Back in the 50's I remember looking forward eagerly every month to the Children's Digest - it was filled with adventure stories, cartoons, games and easy recipes for children. That's where I first learned to spread mustard on the bread when making grilled cheese. For some reason a historical cartoon about Catherine the Great has stuck with me to this day. Crude line drawings of poor myopic Catherine cruised down the Volga as General Potemkin pointed out the glorious towns he had constructed along its banks. Catherine was too short-sighted, in more ways than one, to see that they were canvas and wood stage scenery that the wily General had trundle from one location to the other. Everything was facade - even some of the cheering people were cardboard.
Some unusual architecture in Hanoi and along Hwy 1 brought that old cartoon to mind the past few days. In town the streets and roads are crowded with three or four story narrow buildings with elaborate facades - cupolas, balustrades, baroque details - in vibrant sherbet colors faintly reminiscent of that polyester yarn my mother used to make slippers. In the countryside these rococo concoctions stand alone in the middle of fields or beside squat traditional dwellings.
Those facades may be a riot of French, Dutch and British colonial details but the sides are completely bare of anything other than gray concrete, in most cases devoid of windows or doors.

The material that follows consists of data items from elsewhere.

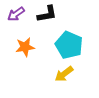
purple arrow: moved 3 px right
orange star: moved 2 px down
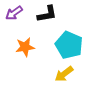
purple arrow: moved 2 px left, 1 px up
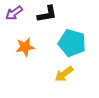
cyan pentagon: moved 3 px right, 2 px up; rotated 8 degrees counterclockwise
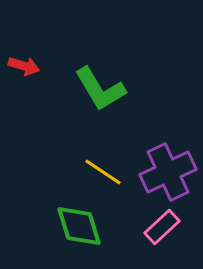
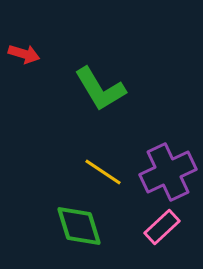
red arrow: moved 12 px up
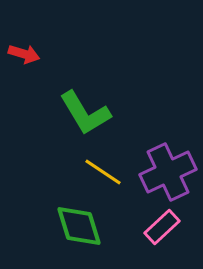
green L-shape: moved 15 px left, 24 px down
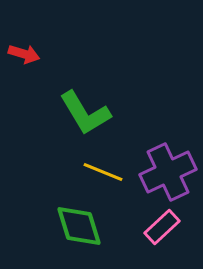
yellow line: rotated 12 degrees counterclockwise
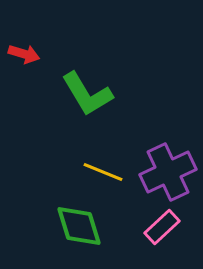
green L-shape: moved 2 px right, 19 px up
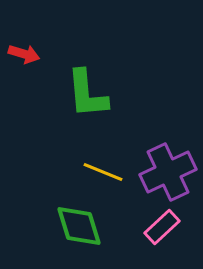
green L-shape: rotated 26 degrees clockwise
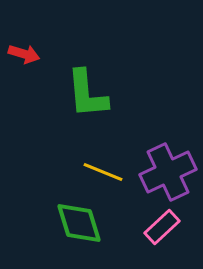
green diamond: moved 3 px up
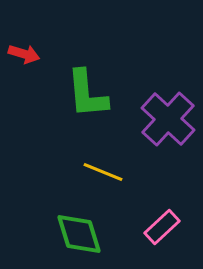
purple cross: moved 53 px up; rotated 22 degrees counterclockwise
green diamond: moved 11 px down
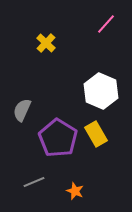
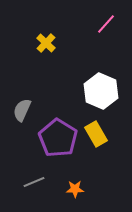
orange star: moved 2 px up; rotated 24 degrees counterclockwise
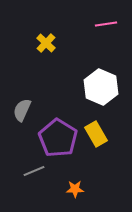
pink line: rotated 40 degrees clockwise
white hexagon: moved 4 px up
gray line: moved 11 px up
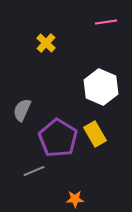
pink line: moved 2 px up
yellow rectangle: moved 1 px left
orange star: moved 10 px down
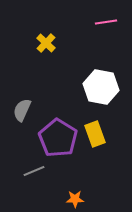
white hexagon: rotated 12 degrees counterclockwise
yellow rectangle: rotated 10 degrees clockwise
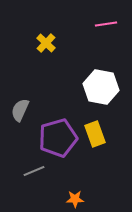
pink line: moved 2 px down
gray semicircle: moved 2 px left
purple pentagon: rotated 24 degrees clockwise
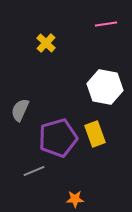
white hexagon: moved 4 px right
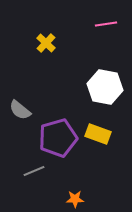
gray semicircle: rotated 75 degrees counterclockwise
yellow rectangle: moved 3 px right; rotated 50 degrees counterclockwise
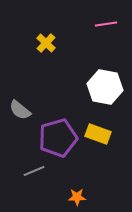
orange star: moved 2 px right, 2 px up
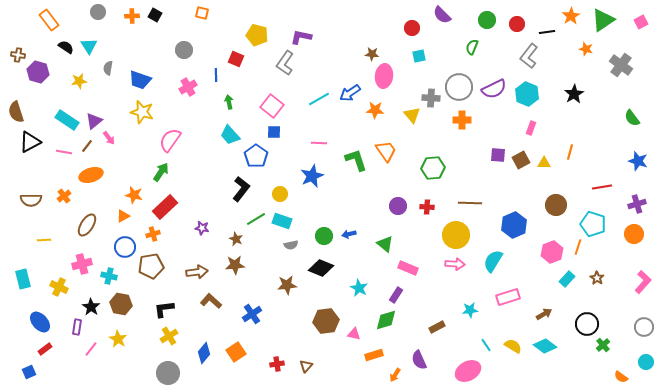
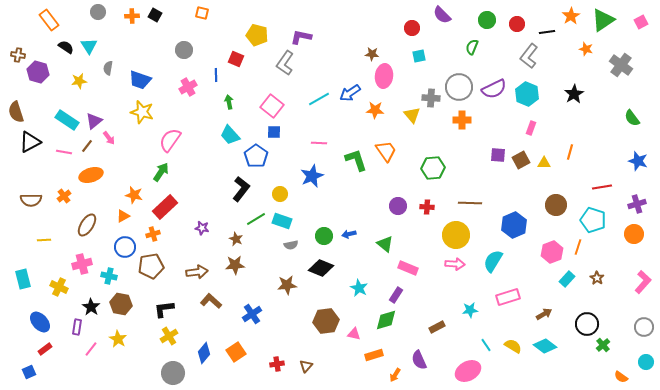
cyan pentagon at (593, 224): moved 4 px up
gray circle at (168, 373): moved 5 px right
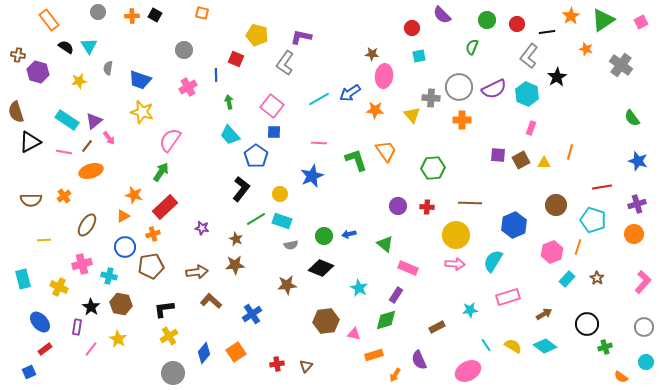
black star at (574, 94): moved 17 px left, 17 px up
orange ellipse at (91, 175): moved 4 px up
green cross at (603, 345): moved 2 px right, 2 px down; rotated 24 degrees clockwise
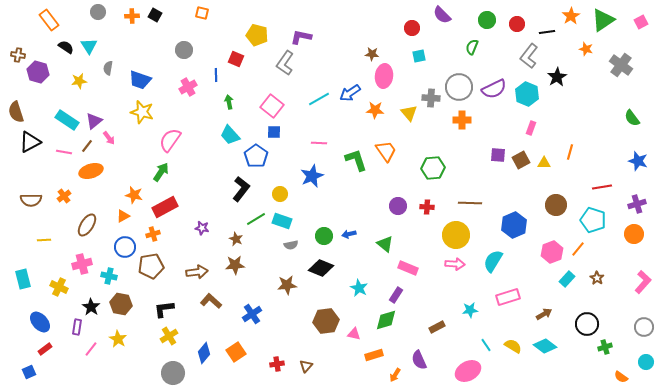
yellow triangle at (412, 115): moved 3 px left, 2 px up
red rectangle at (165, 207): rotated 15 degrees clockwise
orange line at (578, 247): moved 2 px down; rotated 21 degrees clockwise
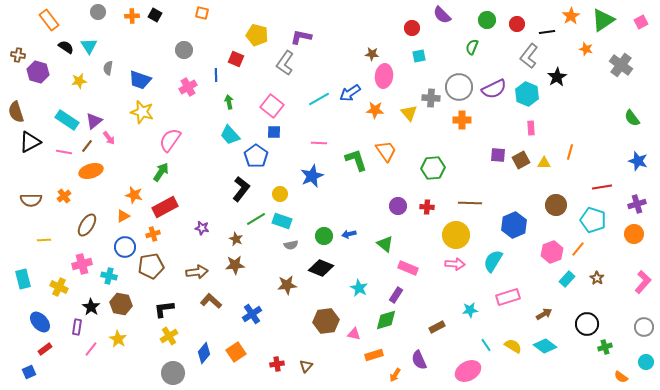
pink rectangle at (531, 128): rotated 24 degrees counterclockwise
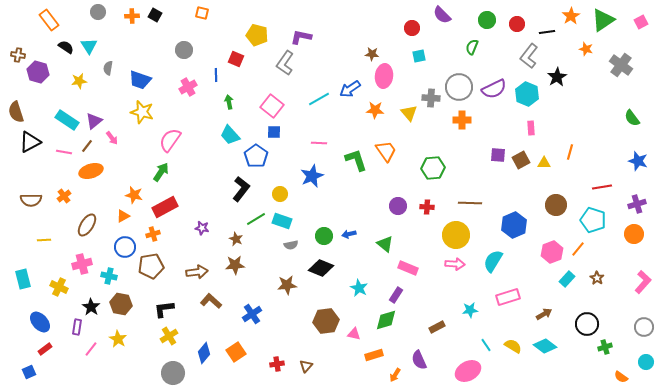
blue arrow at (350, 93): moved 4 px up
pink arrow at (109, 138): moved 3 px right
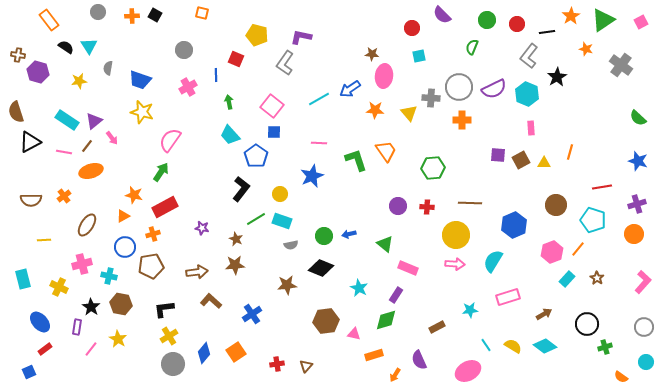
green semicircle at (632, 118): moved 6 px right; rotated 12 degrees counterclockwise
gray circle at (173, 373): moved 9 px up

In town these properties are known as tunnel houses. Under the French administration you were taxed on the width not the depth of your property - so common sense and a desire to avoid taxes says build narrow but deep. The logic for not finishing the sides? Someone was going to build next to you anyway so what was the point of wasting good money! Spend it all on what will show. But often the house next door will not be the same height or profile and is most certainly not the same colour. It gives most towns an endearing crazy quilt in progress appearance that is uniquely Vietnamese.
After nightfall, at the end of the 10 hour train ride from Sapa to Hanoi we caught glimpses into many of these houses as we crawled from the countryside into increasingly larger towns. Often the interiors were concrete walls adorned with ornate picture frames, set with elaborately carved furniture, some harshly lit by overhead neon but always with the illuminating glow of a TV set at one end of the room. Unlike Potemkin's houses these elaborate facades were filled with families - cooking, eating, playing games, occasionally watching us go by - living their daily lives.